The Pipeline
Data flows inward through four concentric layers. The orchestrator parses task definitions and allocates worktrees. Adapters spawn agent processes and capture raw output. Enrichers parse JSONL streams into canonical events. The core normalizes, compares, and reports.
Orchestrator
Parses task YAML, allocates git worktrees sequentially (avoids .git/config.lock race), launches adapters in parallel. Manages run lifecycle: start, timeout, cleanup. Entry point: subq eval run
Adapters
One per agent. Each adapter wraps Bun.spawn() with agent-specific flags. Returns RawAgentOutput: stdout bytes, exit code, timestamps. Injectable via ProcessSpawner interface for testing.
Enrichers
Parses RawAgentOutput into EnrichedEvent[] using Bun.JSONL.parseChunk(). Extracts milestones, system prompts, tool calls.
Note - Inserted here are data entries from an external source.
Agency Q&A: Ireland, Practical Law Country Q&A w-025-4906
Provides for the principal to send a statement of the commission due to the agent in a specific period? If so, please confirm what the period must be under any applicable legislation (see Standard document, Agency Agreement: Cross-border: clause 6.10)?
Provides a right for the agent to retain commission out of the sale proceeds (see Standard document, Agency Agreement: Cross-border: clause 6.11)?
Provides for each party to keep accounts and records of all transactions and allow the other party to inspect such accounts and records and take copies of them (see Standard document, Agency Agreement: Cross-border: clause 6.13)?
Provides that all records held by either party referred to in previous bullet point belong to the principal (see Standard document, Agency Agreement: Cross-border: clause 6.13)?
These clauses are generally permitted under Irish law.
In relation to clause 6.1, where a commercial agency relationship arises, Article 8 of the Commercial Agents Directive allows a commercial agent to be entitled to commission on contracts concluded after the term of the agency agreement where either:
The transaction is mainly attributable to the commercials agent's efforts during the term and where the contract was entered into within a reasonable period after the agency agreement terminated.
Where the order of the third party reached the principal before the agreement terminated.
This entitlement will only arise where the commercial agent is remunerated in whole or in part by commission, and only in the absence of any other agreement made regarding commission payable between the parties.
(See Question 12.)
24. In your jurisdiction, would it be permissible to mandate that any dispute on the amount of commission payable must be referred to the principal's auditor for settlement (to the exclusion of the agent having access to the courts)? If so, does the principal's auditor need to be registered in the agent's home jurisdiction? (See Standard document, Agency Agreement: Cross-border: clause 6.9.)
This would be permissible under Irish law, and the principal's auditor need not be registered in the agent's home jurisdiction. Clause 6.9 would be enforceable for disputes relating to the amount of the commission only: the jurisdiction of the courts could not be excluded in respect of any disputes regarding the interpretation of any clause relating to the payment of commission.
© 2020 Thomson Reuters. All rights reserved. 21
Reuses existing parsers/ internals from SubQ Code.
Judge Layer
Error analysis pipeline classifies failures into 9 categories. Five binary LLM judges (one per dimension) with anti-hallucination grounding. PoLL multi-model panel with position-swap protocol. Blends with heuristic scores.
Normalizer → Comparison → Reporter
Normalizes EnrichedSessions. Aligns milestones. Applies quality rubric. Blends heuristic + LLM judge scores via per-dimension weights. Produces EvalReport with Rogan-Gladen corrected rates.
The Type Lattice
Fifteen interconnected interfaces form the framework's type system. TypeBox schemas validate all YAML-loaded data. Epoch-millisecond timestamps ensure serializable types across JSON boundaries.
Core Identity
EvalAgentId
Extract<AgentType, "claude-code" | "codex" | "pi-agent">
Derived from AgentType via Extract<>, not a parallel union. Single source of truth.
Raw Output
RawAgentOutput
stdout: Uint8Array, exitCode: number, startMs: number, endMs: number. The adapter's contract—enrichment happens externally.
Canonical Event
EnrichedEvent
Agent-agnostic event with canonical tool names, normalized timestamps. Basis for all cross-agent comparison.
Session Container
EnrichedSession
Messages[], milestones[], system prompts[], token usage. The complete enriched transcript of one agent's run.
Cost Tracking
TokenUsage
inputTokens, outputTokens, cacheReadTokens, cacheWriteTokens, costUsd. Per-agent, per-run cost attribution.
Temporal Markers
Milestone
kind: string, timestampMs: number, turnIndex: number, elapsedMs: number. first_file_read, first_test_run, first_file_edit, and more.
Quality Assessment
QualityRubric
correctness, completeness, codeQuality, minimalDiff, verification. Multi-dimensional scoring by heuristic + optional LLM judge.
Prompt Forensics
SystemPromptInjection
source, content, label, turnIndex. Tracks every system prompt injection point across the agent session.
Judge Output
JudgeVerdict
result: Pass | Fail, confidence: number, critique: string, evidence: string[]. Binary verdict from one dimension’s judge.
Pairwise
PairwiseVerdict
winner: EvalAgentId | “tie”, perDimension: Record, biasDetected: boolean. Position-swap reconciled comparison.
Error Attribution
ErrorAttribution
category: 9 error types across 3 tiers (capability, resource, environmental). Heuristic + LLM-assisted classification.
Bias Correction
BiasCorrection
observedRate, correctedRate, tpr, tnr, ci95Low, ci95High. Rogan-Gladen formula output per dimension.
TypeBox Schemas
Design Decisions
Epoch-ms Timestamps
All timestamps are epoch-milliseconds (number), not Date objects. Serializable across JSON boundaries without lossy conversion.
TypeBox, Not Zod
TypeBox generates JSON Schema from TypeScript types. Faster at runtime than Zod. Compile-time type inference via Static<>.
Extract<>, Not Union
EvalAgentId derives from AgentType via Extract<>. Adding a new agent to AgentType automatically makes it available for eval.
Sequential Worktrees
git worktree add serialized to avoid .git/config.lock race (Claude Code issue #47266). Agent execution parallelized after.
Security Model
Child processes receive only approved environment variables. The allowlist prevents API key leakage across agent boundaries.
ANTHROPIC_API_KEY is explicitly stripped from the subprocess environment so claude -p uses the Max subscription instead of burning API credits.